He thumbed open the inside of the corpse’s upper arm and shone his pocket torch on the exposed flesh.
“As we’re dealing with a lifelong military man, I wasn’t surprised to find that he had a tattoo,” said Finch. “It’s the placing of it that’s odd. I’ve never seen one on the inside of an arm before. It’s only a few centimetres below the armpit. No one would ever see it.”
John May found himself looking at a familiar aquamarine smudge. The flickering flame symbol was the same as the one he had found on William Whitstable’s cane.
“Did you find this on either of the others?”
“No, only on the Major. Probably has military significance. There must be a way of finding out what it means.”
“Yes,” May agreed, all too aware that he could spare no one for the task. “If the newspapers are to be believed, we’re under attack from modern-day Nazis. The journalists are securing information faster than we are.”
♦
“I don’t know where to begin,” said Bella Whitstable, standing in the angled corridor of her brothers’ attic. “I doubt either of them could remember what had been stored up here.” Judging by her neat make-up and smart appearance, she had passed a good night.
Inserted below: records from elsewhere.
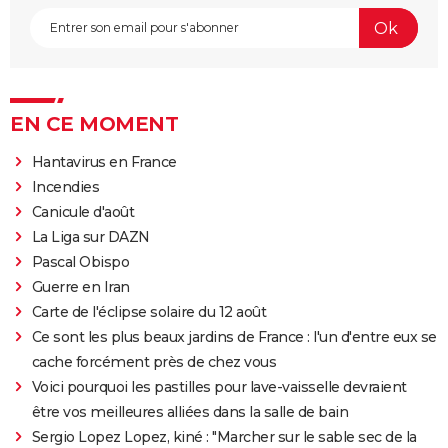
EN CE MOMENT
Hantavirus en France
Incendies
Canicule d'août
La Liga sur DAZN
Pascal Obispo
Guerre en Iran
Carte de l'éclipse solaire du 12 août
Ce sont les plus beaux jardins de France : l'un d'entre eux se
cache forcément près de chez vous
Voici pourquoi les pastilles pour lave-vaisselle devraient
être vos meilleures alliées dans la salle de bain
Sergio Lopez Lopez, kiné : "Marcher sur le sable sec de la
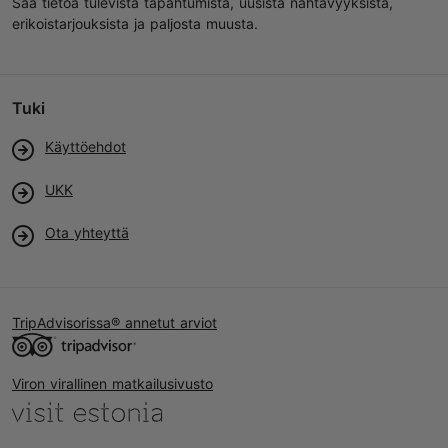
Saa tietoa tulevista tapahtumista, uusista nähtävyyksistä,
erikoistarjouksista ja paljosta muusta.
Tuki
Käyttöehdot
UKK
Ota yhteyttä
TripAdvisorissa® annetut arviot
Viron virallinen matkailusivusto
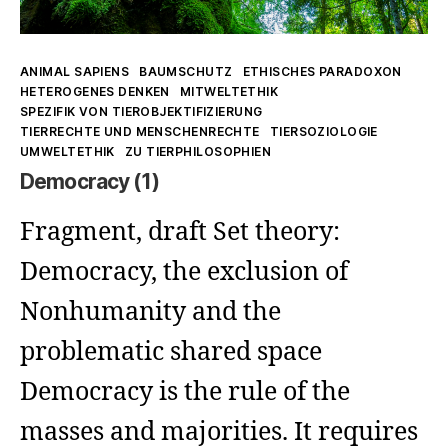
Kategorien
ANIMAL SAPIENS
BAUMSCHUTZ
ETHISCHES PARADOXON
HETEROGENES DENKEN
MITWELTETHIK
SPEZIFIK VON TIEROBJEKTIFIZIERUNG
TIERRECHTE UND MENSCHENRECHTE
TIERSOZIOLOGIE
UMWELTETHIK
ZU TIERPHILOSOPHIEN
Democracy (1)
Fragment, draft Set theory:
Democracy, the exclusion of
Nonhumanity and the
problematic shared space
Democracy is the rule of the
masses and majorities. It requires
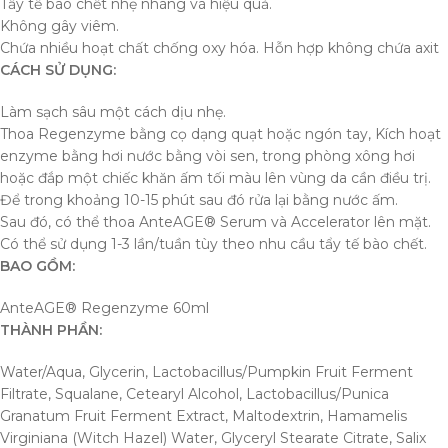
Tẩy tế bào chết nhẹ nhàng và hiệu quả.
Không gây viêm.
Chứa nhiều hoạt chất chống oxy hóa. Hỗn hợp không chứa axit
CÁCH SỬ DỤNG:
Làm sạch sâu một cách dịu nhẹ.
Thoa Regenzyme bằng cọ dạng quạt hoặc ngón tay, Kích hoạt
enzyme bằng hơi nước bằng vòi sen, trong phòng xông hơi
hoặc đắp một chiếc khăn ấm tối màu lên vùng da cần điều trị.
Để trong khoảng 10-15 phút sau đó rửa lại bằng nước ấm.
Sau đó, có thể thoa AnteAGE® Serum và Accelerator lên mặt.
Có thể sử dụng 1-3 lần/tuần tùy theo nhu cầu tẩy tế bào chết.
BAO GỒM:
AnteAGE® Regenzyme 60ml
THÀNH PHẦN:
Water/Aqua, Glycerin, Lactobacillus/Pumpkin Fruit Ferment
Filtrate, Squalane, Cetearyl Alcohol, Lactobacillus/Punica
Granatum Fruit Ferment Extract, Maltodextrin, Hamamelis
Virginiana (Witch Hazel) Water, Glyceryl Stearate Citrate, Salix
She certainly hadn’t sat up for hours crying.
“There are some ceremonial robes,” said Bryant, removing the mahogany box and unlocking it. “Perhaps you know what they represent.” He had a good idea himself, but he wanted confirmation.
“Oh, that’s easy,” said Bella, removing the blue silk gown and holding it to the light. “It’s William’s guild robe. Peter has one as well. Most of the men in our family do.”
“What kind of guild does this represent?” He peered into the box and removed an ermine-trimmed collar. He expected to find a heavy gold chain somewhere, and here it was at the bottom of the box.
“It’s part of the Worshipful Company of Goldsmiths. We’re a craft guild family. That’s originally where the Whitstables made their money. Gold and silver. Our ancestors can be traced back to the foundation of the guild in 1339.”
Bryant knew a little about the ancient network of guilds that still operated a system of patronage, performing charitable works within the city. Their apprenticeship schools had once been open to all, but were about to become private. Kids from backgrounds such as his would no longer be welcome.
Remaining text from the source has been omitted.